## [AIM OF THE TASK]
Images appear in the records below; leave them out and repeat everything else exactly.

## [LISTED RECORDS]

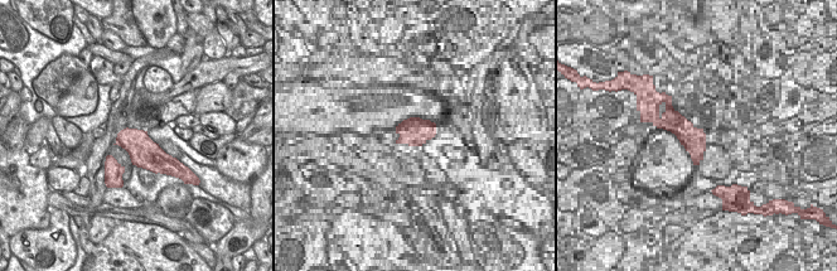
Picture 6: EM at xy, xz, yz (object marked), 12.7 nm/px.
cut(picture 4, (148, 100))
the part that leaves runs along (156, 147), (164, 184), (134, 208) in picture 4; a second cell is stuck on

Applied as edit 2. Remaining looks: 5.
show(3d, 8 µm, picture 1, (764, 275))
branch point

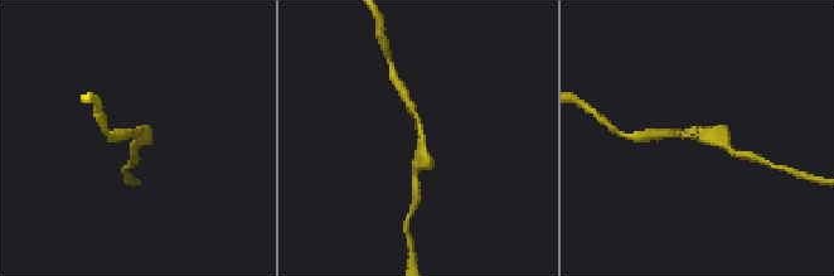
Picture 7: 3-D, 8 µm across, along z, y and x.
show(em, planes, tint, picture 7, (419, 143))

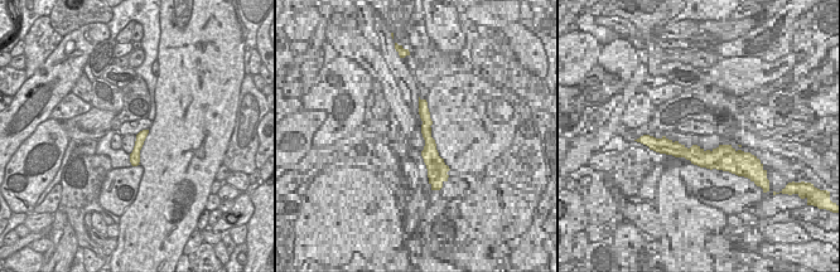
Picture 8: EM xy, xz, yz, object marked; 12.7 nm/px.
skip()
runs along (670, 132), (703, 132), (732, 153) in picture 7; all the same cell

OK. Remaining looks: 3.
show(3d, 8 µm, picture 1, (1186, 224))
branch point

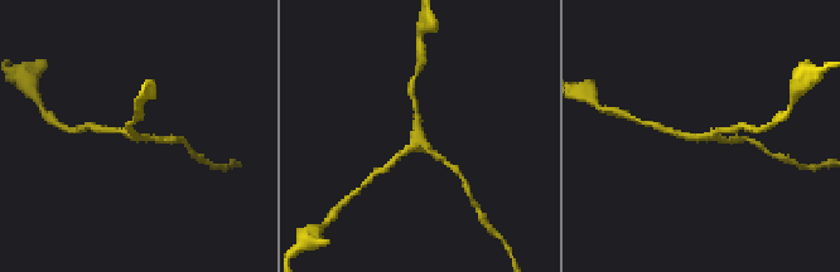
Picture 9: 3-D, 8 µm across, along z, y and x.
show(3d, 3.5 µm, picture 9, (141, 137))
zoom in

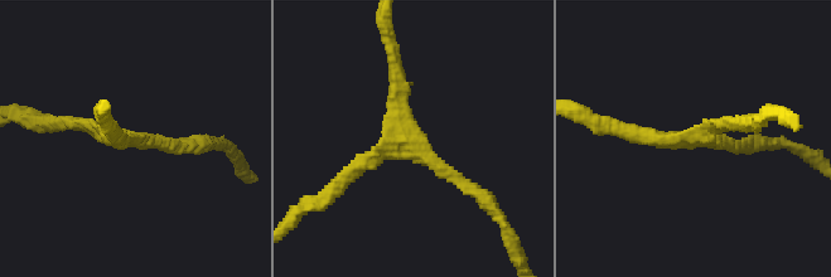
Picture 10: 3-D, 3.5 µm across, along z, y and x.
show(em, xy, step 5, tint, picture 10, (690, 137))

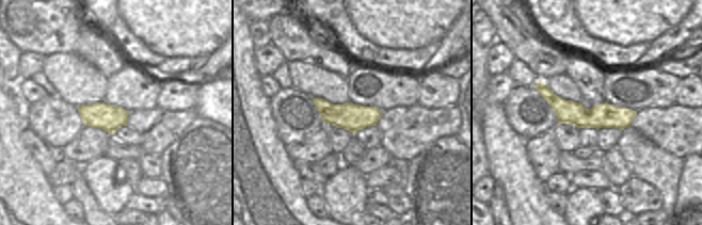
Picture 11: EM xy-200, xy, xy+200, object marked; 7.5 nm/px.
skip()
3 arms; runs along (539, 84), (577, 115), (633, 113) in picture 11; continuous, no second cell

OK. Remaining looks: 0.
finish(cut at picture 2, cut at picture 4, rest unchecked)

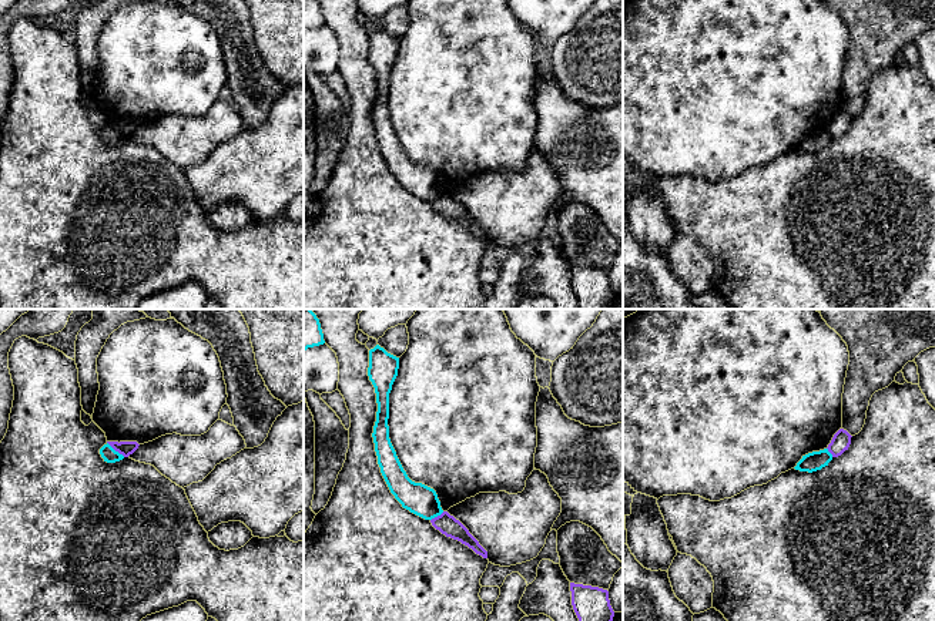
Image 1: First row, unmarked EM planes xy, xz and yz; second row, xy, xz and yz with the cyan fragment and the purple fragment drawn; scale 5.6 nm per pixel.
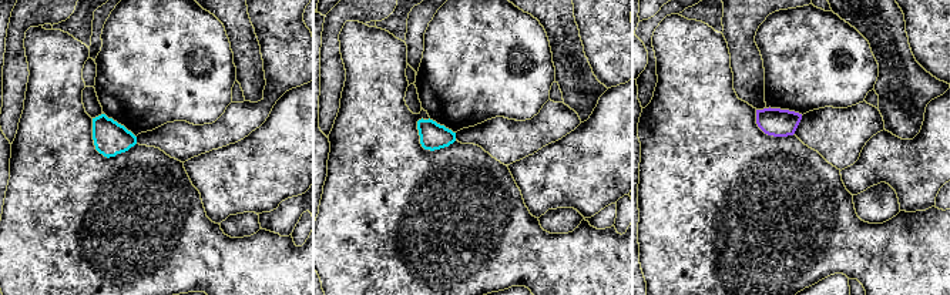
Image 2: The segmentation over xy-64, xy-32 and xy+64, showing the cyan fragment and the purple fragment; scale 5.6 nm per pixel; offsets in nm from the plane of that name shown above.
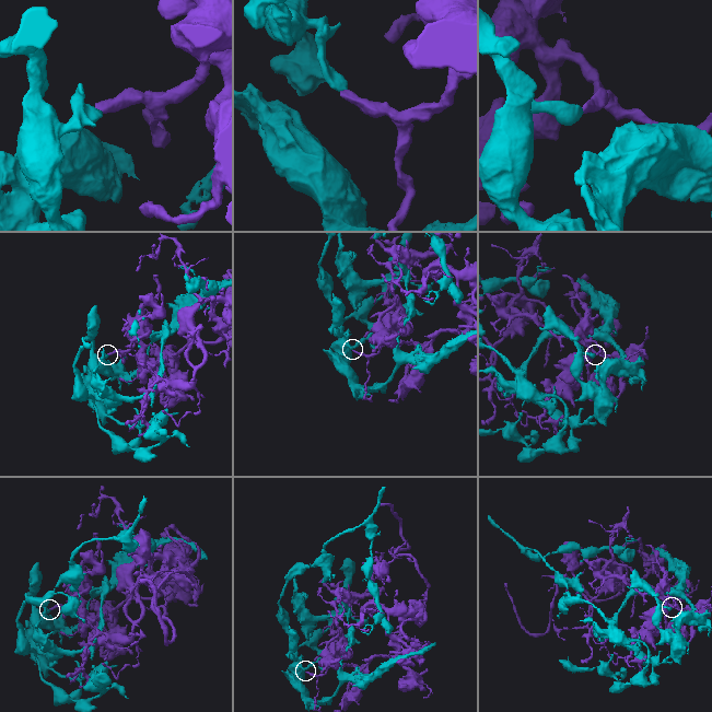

## [FINISHED EXERCISE]
Picture 6: EM at xy, xz, yz (object marked), 12.7 nm/px.
cut(picture 4, (148, 100))
the part that leaves runs along (156, 147), (164, 184), (134, 208) in picture 4; a second cell is stuck on

Applied as edit 2. Remaining looks: 5.
show(3d, 8 µm, picture 1, (764, 275))
branch point

Picture 7: 3-D, 8 µm across, along z, y and x.
show(em, planes, tint, picture 7, (419, 143))

Picture 8: EM xy, xz, yz, object marked; 12.7 nm/px.
skip()
runs along (670, 132), (703, 132), (732, 153) in picture 7; all the same cell

OK. Remaining looks: 3.
show(3d, 8 µm, picture 1, (1186, 224))
branch point

Picture 9: 3-D, 8 µm across, along z, y and x.
show(3d, 3.5 µm, picture 9, (141, 137))
zoom in

Picture 10: 3-D, 3.5 µm across, along z, y and x.
show(em, xy, step 5, tint, picture 10, (690, 137))

Picture 11: EM xy-200, xy, xy+200, object marked; 7.5 nm/px.
skip()
3 arms; runs along (539, 84), (577, 115), (633, 113) in picture 11; continuous, no second cell

OK. Remaining looks: 0.
finish(cut at picture 2, cut at picture 4, rest unchecked)

Image 1: First row, unmarked EM planes xy, xz and yz; second row, xy, xz and yz with the cyan fragment and the purple fragment drawn; scale 5.6 nm per pixel.
Image 2: The segmentation over xy-64, xy-32 and xy+64, showing the cyan fragment and the purple fragment; scale 5.6 nm per pixel; offsets in nm from the plane of that name shown above.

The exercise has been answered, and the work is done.